Excerto da página =>

Diário do Alentejo

Causas e forma de reverter o declínio populacional
Opinião

Causas e forma de reverter o declínio populacional

Jorge Feio, arqueólogo

01 de setembro 2021 - 21:00

De 10 em 10 anos temos a realização do Censos, através do qual ficamos a saber quantos somos, o que fazemos, por onde andamos, como anda a economia e a sociedade do País… em suma, desde a época romana o Estado tem por hábito promover no nosso território a contabilidade da população, entre outras coisas, para poder calcular quanto pode vir a carregar nos impostos.

 

Por sorte, ou mero azar, este ano o resultado do Censos foi conhecido pouco antes do início das campanhas eleitorais, o que tem dado azo a uma multiplicação de comentários, por exemplo no Facebook. Em muitos casos, os números são alterados para reforçar a maledicência. Por exemplo, alguém escreveu que Mértola tinha pouco mais de quatro mil habitantes, reforçando que eram dados do INE. Quando o informei que o número não era aquele, bloqueou-me, como é óbvio, porque a verdade não interessa. O que interessa é a “politiqueirice” e a utilização fraudulenta dos números… Para alguns, claro.

Dados de origem =>
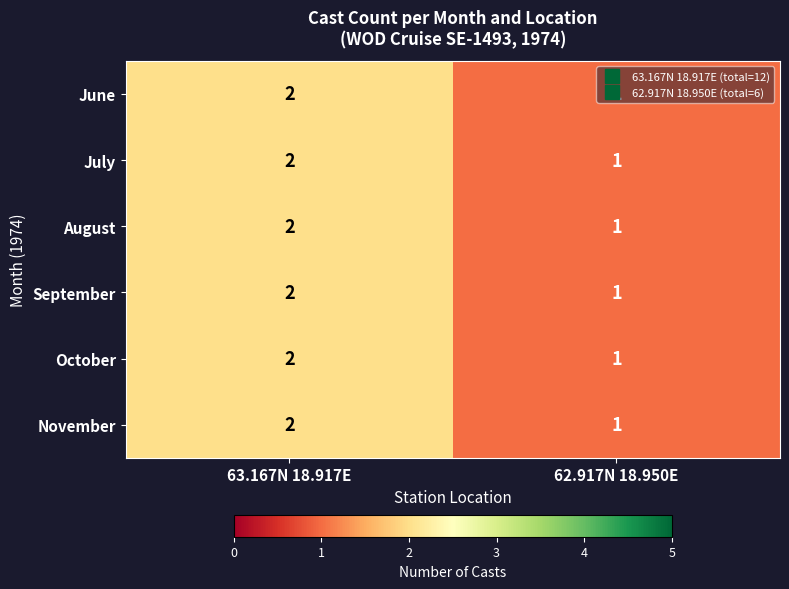

What is the total value across all series at 62.917N 18.950E?

6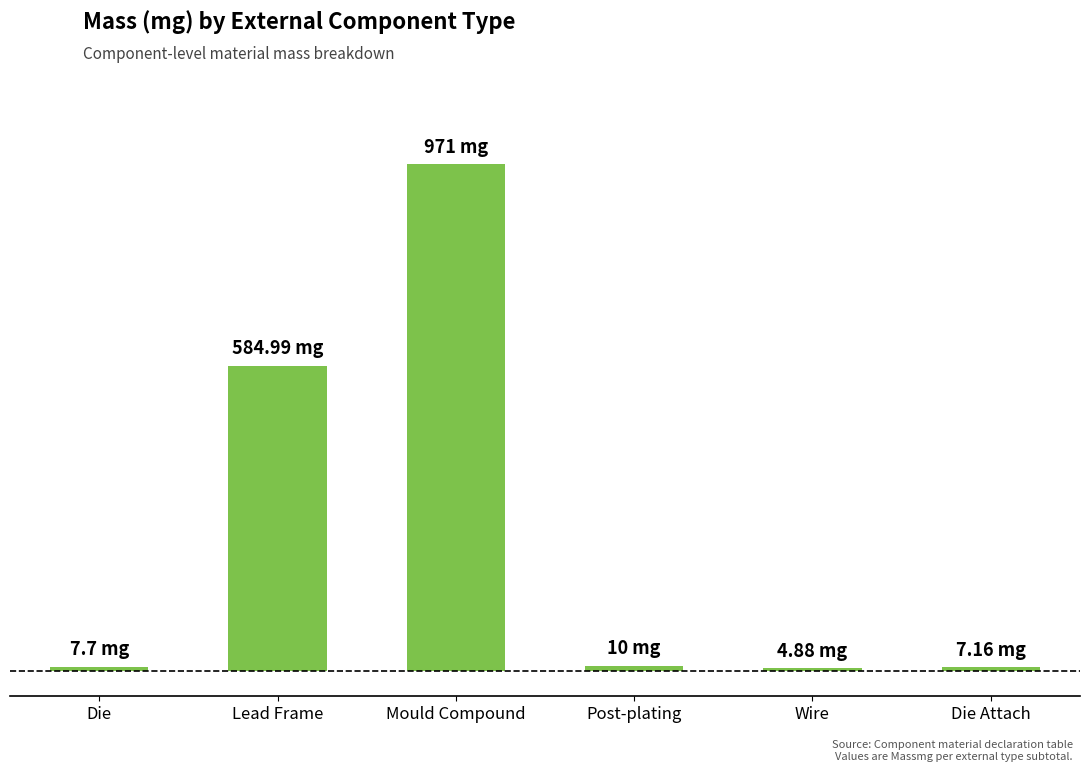

List the labels in order of value, smallest first.

Wire, Die Attach, Die, Post-plating, Lead Frame, Mould Compound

Tarefas obrigatórias =>
- A) Transcreva do artigo sobre o declínio populacional o trecho entre "Jorge Feio, arqueólogo" e "carregar nos impostos.", inclusive.
- B) De acordo com o artigo sobre o declínio populacional, com que periodicidade se realiza o Censos?
- C) Prossiga o artigo sobre o declínio populacional a partir da última frase apresentada.

Respostas por ordem =>
- A)
Jorge Feio, arqueólogo

01 de setembro 2021 - 21:00

De 10 em 10 anos temos a realização do Censos, através do qual ficamos a saber quantos somos, o que fazemos, por onde andamos, como anda a economia e a sociedade do País… em suma, desde a época romana o Estado tem por hábito promover no nosso território a contabilidade da população, entre outras coisas, para poder calcular quanto pode vir a carregar nos impostos.

- B) De 10 em 10 anos.

- C)
 

No cômputo geral, Portugal perdeu 1,9 por cento da população. Percebe-se! É fruto de um conjunto de políticas que convidaram as pessoas a emigrar (eu próprio senti-me muito tentado a isso), de uma dura crise financeira que se prolonga desde 2008 e que se viu muito aprofundada com a crise pandémica instalada há quase dois anos. Tudo isto resulta também num envelhecimento da população, como é óbvio.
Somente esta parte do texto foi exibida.